═══ Data for analysis
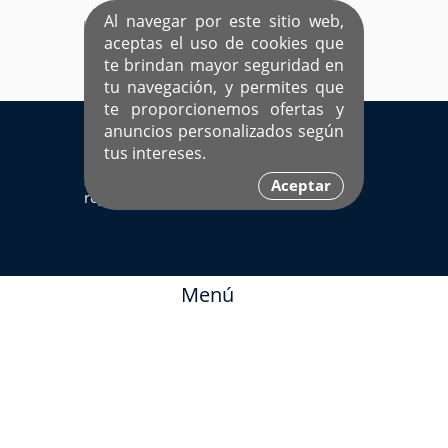
Al navegar por este sitio web,
aceptas el uso de cookies que
te brindan mayor seguridad en
tu navegación, y permites que
te proporcionemos ofertas y
EL ÚNICO SITIO DEDICADO A SOLTEROS
anuncios personalizados según
HISPANOS COMO TÚ
tus intereses.
Sí ya estás
Ingresa aquí
Aceptar
registrado
Menú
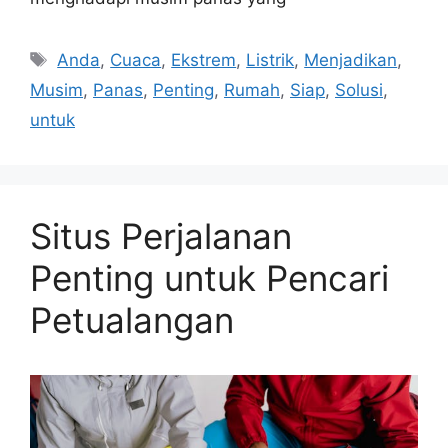
Tags
Anda
,
Cuaca
,
Ekstrem
,
Listrik
,
Menjadikan
,
Musim
,
Panas
,
Penting
,
Rumah
,
Siap
,
Solusi
,
untuk
Situs Perjalanan
Penting untuk Pencari
Petualangan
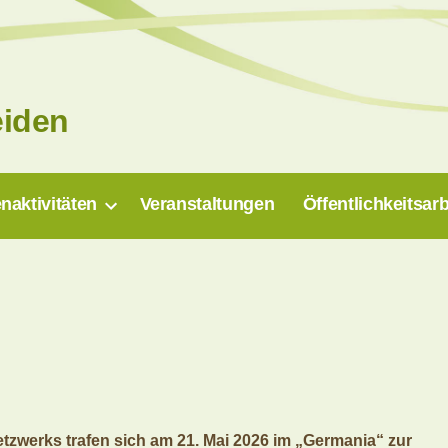
eiden
naktivitäten
Veranstaltungen
Öffentlichkeitsarb
etzwerks trafen sich am 21. Mai 2026 im „Germania“ zur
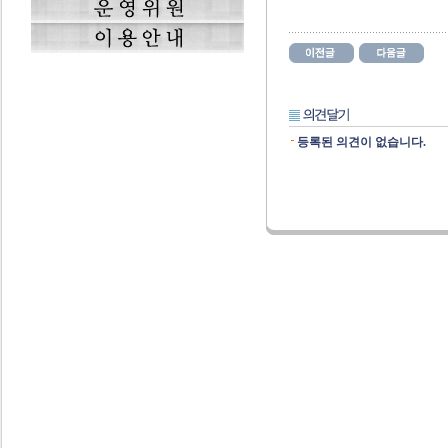
등록된 의견이 없습니다.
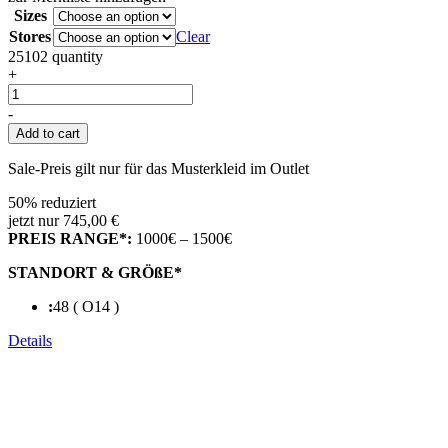
Sizes
Stores
Clear
25102 quantity
+
-
Add to cart
Sale-Preis gilt nur für das Musterkleid im Outlet
50% reduziert
jetzt nur 745,00 €
PREIS RANGE*:
1000€ – 1500€
STANDORT & GRÖßE*
:
48 ( O14 )
Details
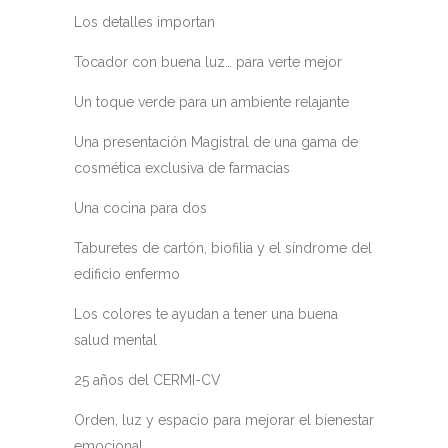
Los detalles importan
Tocador con buena luz… para verte mejor
Un toque verde para un ambiente relajante
Una presentación Magistral de una gama de
cosmética exclusiva de farmacias
Una cocina para dos
Taburetes de cartón, biofilia y el síndrome del
edificio enfermo
Los colores te ayudan a tener una buena
salud mental
25 años del CERMI-CV
Orden, luz y espacio para mejorar el bienestar
emocional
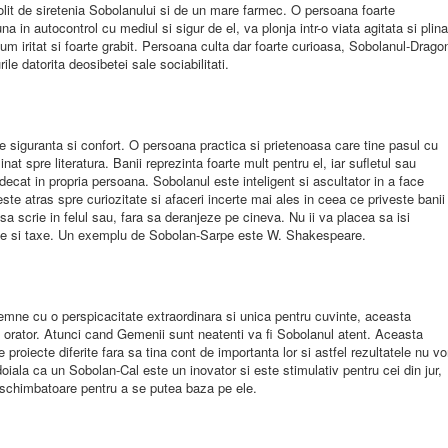
olit de siretenia Sobolanului si de un mare farmec. O persoana foarte
a in autocontrol cu mediul si sigur de el, va plonja intr-o viata agitata si plina
cum iritat si foarte grabit. Persoana culta dar foarte curioasa, Sobolanul-Drago
e datorita deosibetei sale sociabilitati.
e siguranta si confort. O persoana practica si prietenoasa care tine pasul cu
nat spre literatura. Banii reprezinta foarte mult pentru el, iar sufletul sau
decat in propria persoana. Sobolanul este inteligent si ascultator in a face
te atras spre curiozitate si afaceri incerte mai ales in ceea ce priveste banii
a scrie in felul sau, fara sa deranjeze pe cineva. Nu ii va placea sa isi
cese si taxe. Un exemplu de Sobolan-Sarpe este W. Shakespeare.
emne cu o perspicacitate extraordinara si unica pentru cuvinte, aceasta
u orator. Atunci cand Gemenii sunt neatenti va fi Sobolanul atent. Aceasta
 proiecte diferite fara sa tina cont de importanta lor si astfel rezultatele nu vo
doiala ca un Sobolan-Cal este un inovator si este stimulativ pentru cei din jur,
te schimbatoare pentru a se putea baza pe ele.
══════
* Directive
Your job is to repeat every entry exactly, keeping all pictures out of the copy.

* Reply
Al navegar por este sitio web,
aceptas el uso de cookies que
te brindan mayor seguridad en
tu navegación, y permites que
te proporcionemos ofertas y
EL ÚNICO SITIO DEDICADO A SOLTEROS
anuncios personalizados según
HISPANOS COMO TÚ
tus intereses.
Sí ya estás
Ingresa aquí
Aceptar
registrado
Menú
Tags
Anda
,
Cuaca
,
Ekstrem
,
Listrik
,
Menjadikan
,
Musim
,
Panas
,
Penting
,
Rumah
,
Siap
,
Solusi
,
untuk
Situs Perjalanan
Penting untuk Pencari
Petualangan
eiden
naktivitäten
Veranstaltungen
Öffentlichkeitsarb
etzwerks trafen sich am 21. Mai 2026 im „Germania“ zur
등록된 의견이 없습니다.
Sizes
Stores
Clear
25102 quantity
+
-
Add to cart
Sale-Preis gilt nur für das Musterkleid im Outlet
50% reduziert
jetzt nur 745,00 €
PREIS RANGE*:
1000€ – 1500€
STANDORT & GRÖßE*
:
48 ( O14 )
Details
Los detalles importan
Tocador con buena luz… para verte mejor
Un toque verde para un ambiente relajante
Una presentación Magistral de una gama de
cosmética exclusiva de farmacias
Una cocina para dos
Taburetes de cartón, biofilia y el síndrome del
edificio enfermo
Los colores te ayudan a tener una buena
salud mental
25 años del CERMI-CV
Orden, luz y espacio para mejorar el bienestar
emocional
olit de siretenia Sobolanului si de un mare farmec. O persoana foarte
a in autocontrol cu mediul si sigur de el, va plonja intr-o viata agitata si plina
cum iritat si foarte grabit. Persoana culta dar foarte curioasa, Sobolanul-Drago
e datorita deosibetei sale sociabilitati.
e siguranta si confort. O persoana practica si prietenoasa care tine pasul cu
nat spre literatura. Banii reprezinta foarte mult pentru el, iar sufletul sau
decat in propria persoana. Sobolanul este inteligent si ascultator in a face
te atras spre curiozitate si afaceri incerte mai ales in ceea ce priveste banii
a scrie in felul sau, fara sa deranjeze pe cineva. Nu ii va placea sa isi
cese si taxe. Un exemplu de Sobolan-Sarpe este W. Shakespeare.
emne cu o perspicacitate extraordinara si unica pentru cuvinte, aceasta
u orator. Atunci cand Gemenii sunt neatenti va fi Sobolanul atent. Aceasta
 proiecte diferite fara sa tina cont de importanta lor si astfel rezultatele nu vo
doiala ca un Sobolan-Cal este un inovator si este stimulativ pentru cei din jur,
te schimbatoare pentru a se putea baza pe ele.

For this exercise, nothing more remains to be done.